One inspiring project in particular that comes to Kocol’s mind is that of two Huntley Girl Scouts who organized a 5K run/walk for Marengo area OutReach Enterprises (M.O.R.E.).
Through this event, which included 100 participants and 20 volunteers from the community, the girls collected 575 pounds of non-perishable items to donate to M.O.R.E.’s food pantry, which benefits the Marengo and Union area.
Easier to Join
With competition from other activities and programs girls have access to today, Girls Scouts is focused on making it easier to become a part of the organization, Kocol said. “We’re leaning toward flexible pathways to be part of the Girl Scouts, such as the Juliette designation and virtual Girl Scouting,” she said.
A “Juliette” is an individually registered Girl Scout who is not registered with a traditional troop. “This membership option allows a girl to participate in Girl Scouting despite a busy schedule or a lack of adult volunteers available in her area,” she said. “She can complete badge work and earn awards, attend council-sponsored events and camp sessions and participate in the Girl Scout cookie sale.”
Virtual Girl Scouting is another option that Girl Scouts of the USA is currently developing to connect Girl Scouts in a “virtual troop” via the Internet. With that in mind, Girl Scouts has recently joined forces with Microsoft to create LMK, a “fun, new interactive Web site regarding online safety that is targeted to girls ages 13 to 17,” Kocol said. “LMK — text-speak for ‘let me know’ — is a girl-led program which allows girls to share their concerns about online safety with ‘tech-perts’ on subjects like cyberbullying, predators and social networking.”
This year is particularly significant for the Sybaquay Council as it joins other councils across the nation that are realigning to form strong, high-capacity councils capable of delivering equal programming for girls.
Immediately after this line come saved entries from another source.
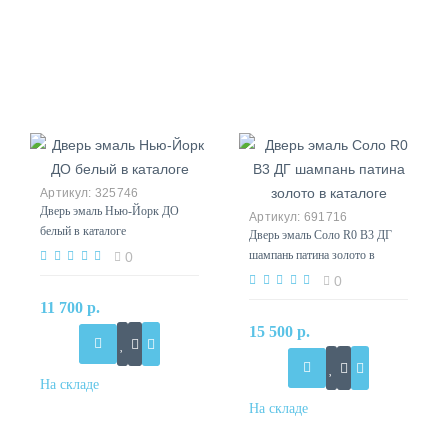
325746
Дверь эмаль Нью-Йорк ДО
691716
белый в каталоге
Дверь эмаль Соло R0 B3 ДГ
шампань патина золото в
0
каталоге
0
11 700 р.
15 500 р.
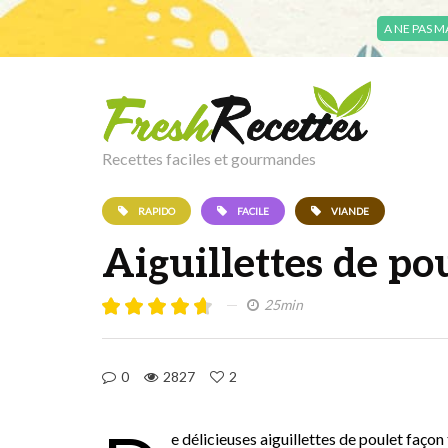
A NE PAS 
Recettes faciles et gourmandes
RAPIDO
FACILE
VIANDE
Aiguillettes de po
25min
0
2827
2
e délicieuses aiguillettes de poulet faço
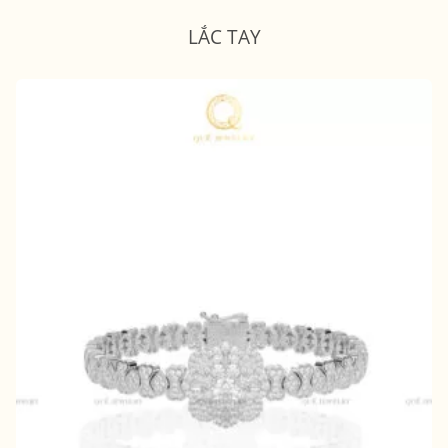
LẮC TAY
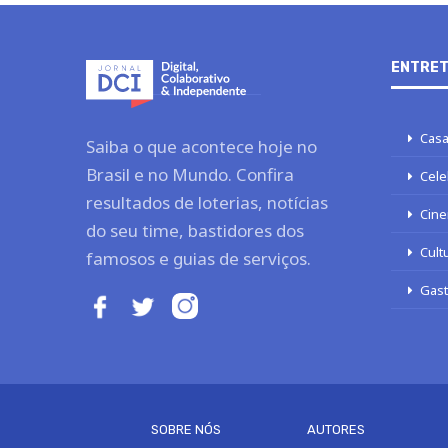
ENTRET
Casa
Saiba o que acontece hoje no
Brasil e no Mundo. Confira
Cele
resultados de loterias, notícias
Cine
do seu time, bastidores dos
Cult
famosos e guias de serviços.
Gas
SOBRE NÓS
AUTORES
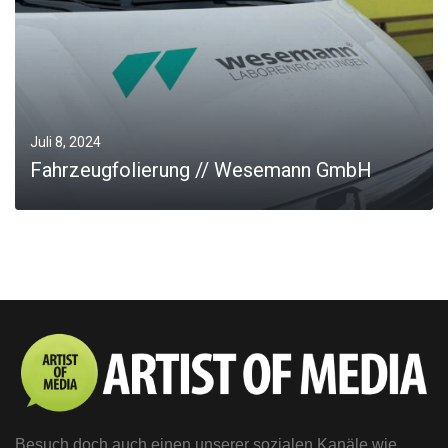
Juli 8, 2024
Fahrzeugfolierung // Wesemann GmbH
MORE
Besuch doch auch einen unserer sozialen Kanäle wie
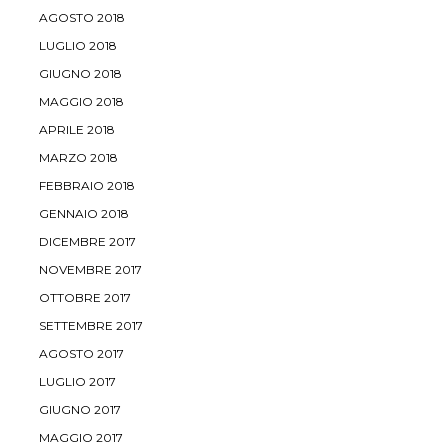
AGOSTO 2018
LUGLIO 2018
GIUGNO 2018
MAGGIO 2018
APRILE 2018
MARZO 2018
FEBBRAIO 2018
GENNAIO 2018
DICEMBRE 2017
NOVEMBRE 2017
OTTOBRE 2017
SETTEMBRE 2017
AGOSTO 2017
LUGLIO 2017
GIUGNO 2017
MAGGIO 2017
On October 1, 2009, Sybaquay Council (Elgin) will merge with three other councils, Green Hills (Freeport), Fox Valley (Sugar Grove) and Rock River Valley (Rockford), to form Girl Scouts of Northern Illinois. “This realignment is all part of the effort to update the organization and make it more relevant to girls with the new ‘Girl Scout Leadership Experience,’” Kocol said.
Mary Ann Beebe’s Spirit of Service Continues
Mary Ann Beebe was an important part of the Girl Scouts–Sybaquay Council from the time it formed in 1957 as a result of the fusion of a group of neighborhood associations and troop communities.
Originally from Missoula, Mont., Beebe first got involved in the Girl Scouts as a volunteer camp counselor in 1949 and remained active in that position through 1951. She began her employment with Girl Scouts–Elgin/Dundee Council in 1956, and joined the then newly formed Sybaquay Council in 1957.
In 1960, Beebe became Sybaquay Council’s executive director until her retirement in 1990. She was the first to receive a Thanks badge, a national adult Girl Scout award that recognizes outstanding service by a volunteer. The Thanks badge is the highest honor a Girl Scout volunteer can earn. To date, 60 volunteers have earned the Thanks badge in Sybaquay Council.
Formerly known as Shabbona Hills, the Mary Ann Beebe Center property in Harvard was purchased by Sybaquay Council in 1973. In 1990, the facility was officially renamed the Mary Ann Beebe Center to honor her 30-plus years of service.
In 2007, the council’s semicentennial, Beebe was honored at the adult recognition ceremony, where she delivered “a very moving speech,” said Cindy Kocol, director of communications for the council. “Many of the adults who attended remembered her fondly.”